-------- Extract provided --------

Image of 'Brecon Collegiate Church and School' in script across the top

Sources in Manuscript

C : MS. H.12 279

St John's College, Cambridge

Physical Description
  • Paper: ff iii + 265 pp + ff xi.
  • Cover 25 cm x 37.7 cm
  • Pages 23.5 cm x 36.5 cm
  • Ruled area 17.2 cm x 31.7 cm
  • Brown soft leather cover, but red soft leather spine
  • Pencil note inside back cover reads “Re-backed & repaired by J. P. Gray May 1972 for £7.50.” Written in one clear hand throughout, similar but not identical to main hand of D, with annotations in the hand of Thomas Baker and one or more others.

Original Date of Manuscript

Before 1717, when Watson died, and probably before 1699, when he was deprived of his bishopric, as it my have been difficult for him to acquire it from the cathedral thereafter.

Source Description

Given to St John's College by Bishop Thomas Watson of St Davids (bishop 1687-1699), a benefactor of the College (Yardley, _Menevia Sacra_ pp. 118-19, 384). Before 1717, when Watson died, and probably before 1699, when he was deprived of his bishopric, as it my have been difficult for him to acquire it from the cathedral thereafter. Remains in Old Library at St Johns College. Consulted by Yardley in compiling _Menevia Sacra_ (1739-1769), but not the principal copy he used (which is witness I).

D : SDCh/B/23

National Library of Wales, Aberystwyth

Physical Description
  • Paper: ff. ii + 181 pp + ff?
  • Pages 26.5 cm x 41 cm
  • Writing area 18.4 cm x 36.5 cm
  • Brown leather cover
  • Written in one clear hand throughout, similar but not identical to main hand of C, with annotations in one or more other hands.

Original Date of Manuscript

Before 14 Dec. 1732

Source Description

Note in pen on f. ii r: "It appearing by an Attestation wrote over against the first Page of the Statute-Book of this Cathedral Church [now N.L.W., SDCh/B/22] that in the year 1719 the said Statute-Book was collated by the late Bishop Ottley & the late Mr. Chantor Davies with a much more ancient manuscript of the said Statutes [now British Library, Harley MS 6280], which was attested A[nn]o 1588 by Bishop Middleton, Chantor Huett & c., & which said ancient Copy has ever since been unfortunately missing (which is greatly lamented) or at least was never seen by any of the present members of the Chapter; -Richard Davies Archdeacon of St. Davids & one of the Canons Residentiary of this Church made many Enquiries with various Persons and in various places, in order to the recovering, if possible, the said ancient manuscript: and particularly haveing procured diligent search to be made for that purpose among the Books and Papers of the said late Mr. Chantor Davies, altho' the Book in question could not, upon such serch, be found, yet the present manuscript (containing not only the St. Davids Statutes, but also the Patent of King Henry the Eighth for founding Christ's College in Brecon) being met with among the said Books, was, at the Request of the said Archdeacon, generously made a Present of to the Chantor and Chapter of St. Davids by the Reverend Mr. Richard Davies Master of Arts, Golden Prebendary of this Church [NB he held the preb. of Mathrey, alias the Golden Prebend, form 1723 to his d. in May 1745], on order to be laid up in the Chapter-Chest of this Cathedral, where it is accordingly deposited this 25th day of July in the Year one thousand seven hundred and forty eight by me Richard Davies Archdeacon of St. Davids." [pencil note below:] "Qu. whether this is in the British Museum." Before 14 Dec. 1732, when Precentor (Chantor) John Davies died. Remains in the legal ownership of the Dean and Chapter of St Davids; placed on deposit at National Library of Wales.

--------

__What the task asks__. Reproduce, word for word, the portion of the manuscript description that lies between "D : SDCh/B/23" and "more other hands.", inclusive.

-------- Source information --------

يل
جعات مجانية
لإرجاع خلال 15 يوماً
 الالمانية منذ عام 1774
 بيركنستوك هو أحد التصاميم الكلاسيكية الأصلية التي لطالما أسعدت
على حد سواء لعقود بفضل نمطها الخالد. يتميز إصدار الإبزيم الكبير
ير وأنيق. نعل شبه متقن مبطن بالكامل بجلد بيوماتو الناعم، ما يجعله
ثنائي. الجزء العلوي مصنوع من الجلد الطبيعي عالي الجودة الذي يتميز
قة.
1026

--------

__Solution to the problem__.
D : SDCh/B/23

National Library of Wales, Aberystwyth

Physical Description
  • Paper: ff. ii + 181 pp + ff?
  • Pages 26.5 cm x 41 cm
  • Writing area 18.4 cm x 36.5 cm
  • Brown leather cover
  • Written in one clear hand throughout, similar but not identical to main hand of C, with annotations in one or more other hands.